Camila sighs and gives in to his incessant bickering, twisting the cap off a Bud Light. She slides it over to him. “Shut up.”

He collects the beer. “Trust me, I would love nothing more than to stop hearing my voice, but I have vocal cords, so—blame God. I should’ve been mute.”

“Truer words, old man.” Timo fits in between our stools and rests his elbows on the wet bar. He’s shirtless, in tight black jeans and when he pushes back his dark, drenched hair, I catch John giving him a
clear
once-over, swigging his beer. If Timo notices, he doesn’t let on. “I need four shots of your best vodka.” He places
two
hundred dollar bills on the bar, soaking in water, and catches me looking. “Won a grand this afternoon.”

“Yeah, and you lost five grand yesterday,” John retorts. I cringe. That much?

Timo chooses to ignore John. When Camila reaches for shot glasses, she slips on the wet floor, and just barely catches the counter before she goes down.

I give her the thumbs-up and then act like I’m rubbing the back of my neck, my arm successfully covering my nipples. I just…can’t stand up. That’s okay. It’s all good. I’m living…life.

It feels hot in here again and it’s still raining.

Hell.

John was right.

We’re in hell. Where the reigning devil throws you in and says
step out of your box, Thora James.
My box consists of dark-colored clothes that can’t possibly turn see-through. My box has back-up plans and emergency tampons. I can only leave it on two accounts: under the influence of tequila sunrises or under the charming persuasion of Nikolai Kotova.

The latter is missing.

Drink up.

I guzzle my cocktail.

“Whoa, slow down, Thora James!” Timo yells at me, his hand on my shoulder.

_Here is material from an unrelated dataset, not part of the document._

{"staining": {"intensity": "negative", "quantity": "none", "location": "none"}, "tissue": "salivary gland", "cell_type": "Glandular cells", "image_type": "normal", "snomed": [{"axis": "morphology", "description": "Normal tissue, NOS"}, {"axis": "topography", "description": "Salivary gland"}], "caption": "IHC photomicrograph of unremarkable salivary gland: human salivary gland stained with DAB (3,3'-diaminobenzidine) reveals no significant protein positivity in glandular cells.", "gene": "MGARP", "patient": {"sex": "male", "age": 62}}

I raise a finger at him, still chugging.

Both John and Timo watch me until I finish the last drop.

“Bad day?” Timo asks me with furrowed brows, his lips near my ear so I can pick up his words.

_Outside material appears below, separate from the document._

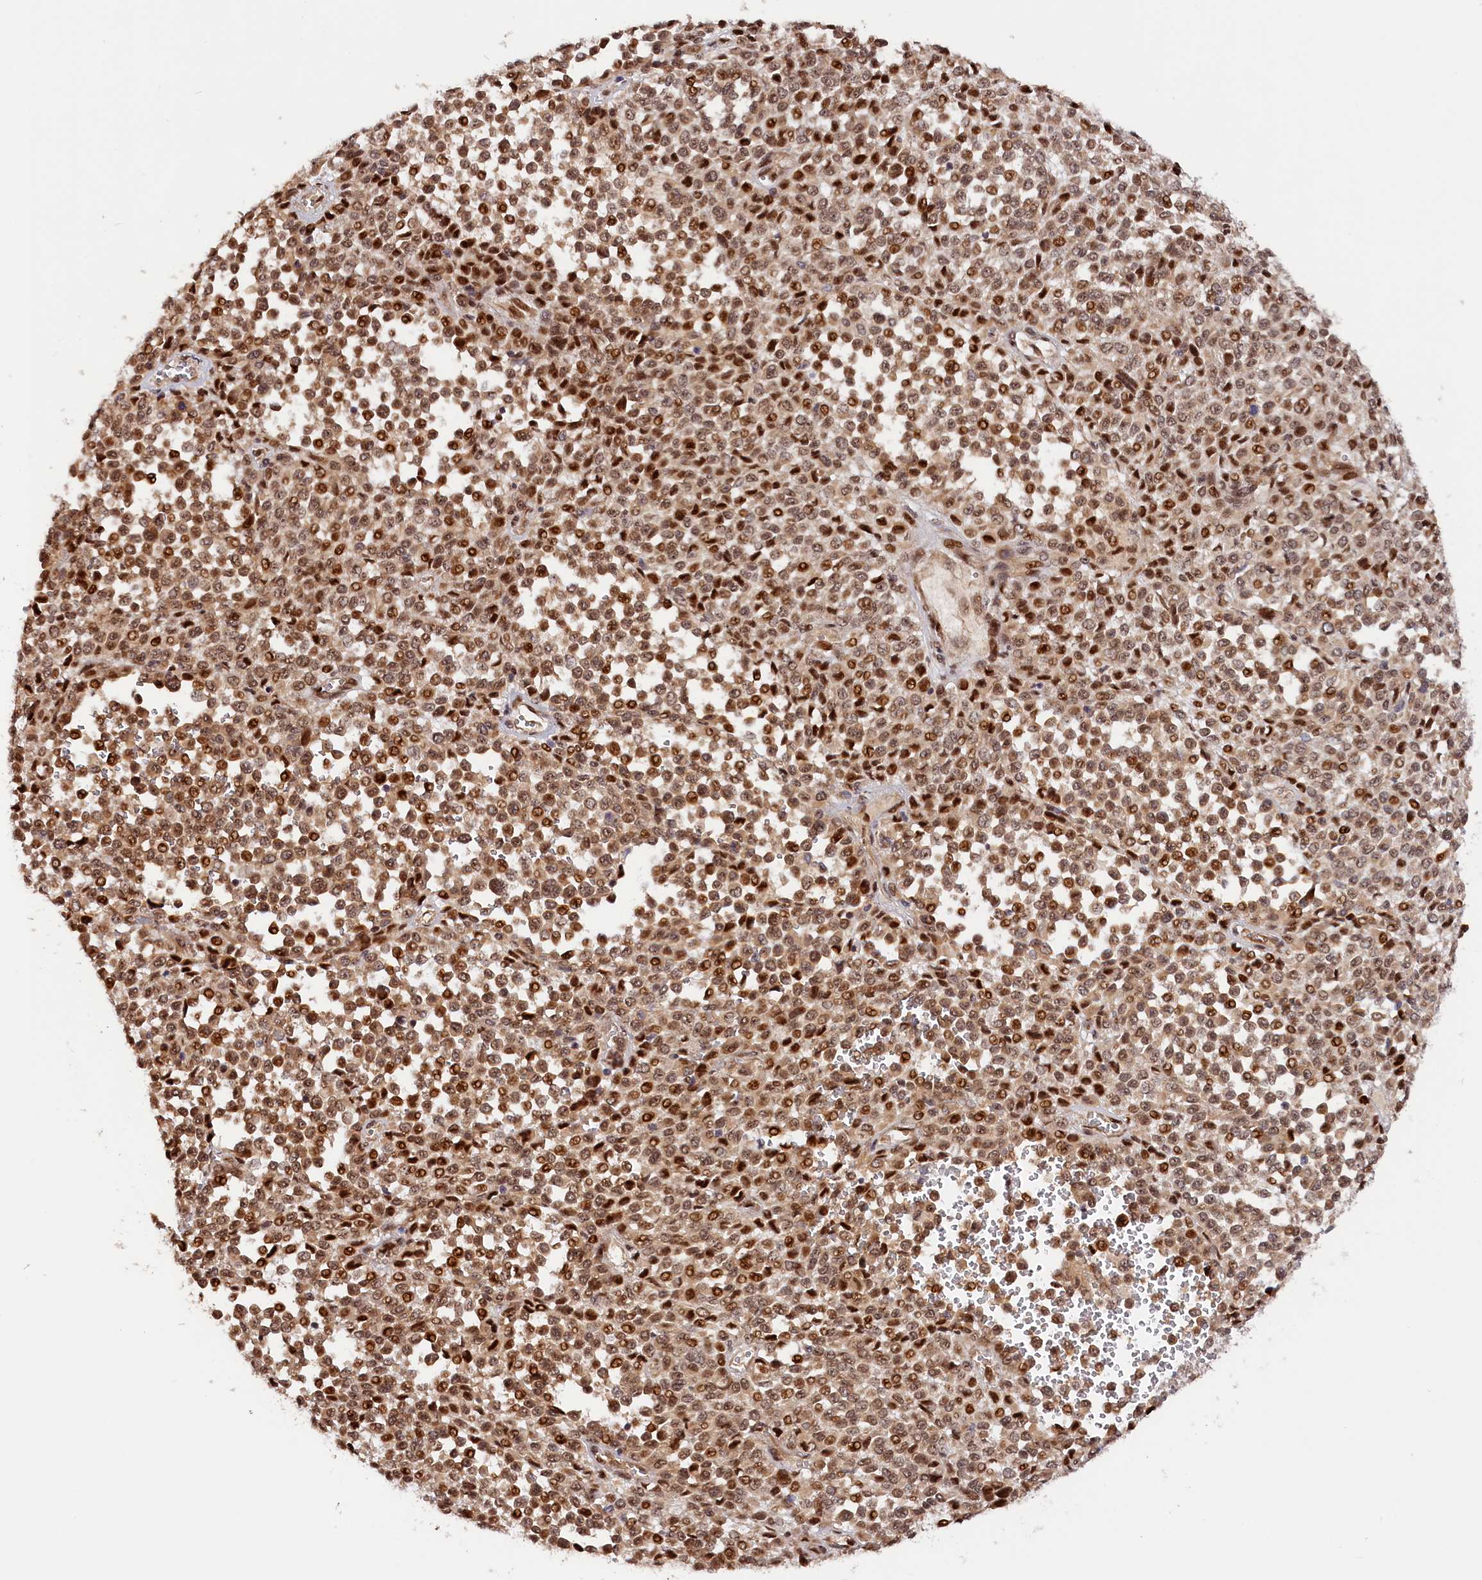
{"staining": {"intensity": "strong", "quantity": "25%-75%", "location": "nuclear"}, "tissue": "melanoma", "cell_type": "Tumor cells", "image_type": "cancer", "snomed": [{"axis": "morphology", "description": "Malignant melanoma, Metastatic site"}, {"axis": "topography", "description": "Pancreas"}], "caption": "Immunohistochemical staining of malignant melanoma (metastatic site) shows high levels of strong nuclear protein expression in approximately 25%-75% of tumor cells. (Stains: DAB in brown, nuclei in blue, Microscopy: brightfield microscopy at high magnification).", "gene": "ANKRD24", "patient": {"sex": "female", "age": 30}}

“Sort of,” I say, more softly, staring at the bottom of my cup. It’s a sad cup now.

“Sort of?!” John shouts at me. “You got a free fucking drink for
sort of?
” He glares at Camila.

Camila points at his beer. “Ah, no complaining, cuz.”

Timo laughs. “That’s asking too much of him.”

Camila finishes pouring Timo’s shots, and I’m about to order another drink but she winks at me, already snatching the carton of orange juice.
Good friends,
I think with a smile.

John rotates to Timo fully. “At least I don’t fuck middle-aged, pot-belly bastards.” This took a…weird turn. My eyes uneasily dart between them.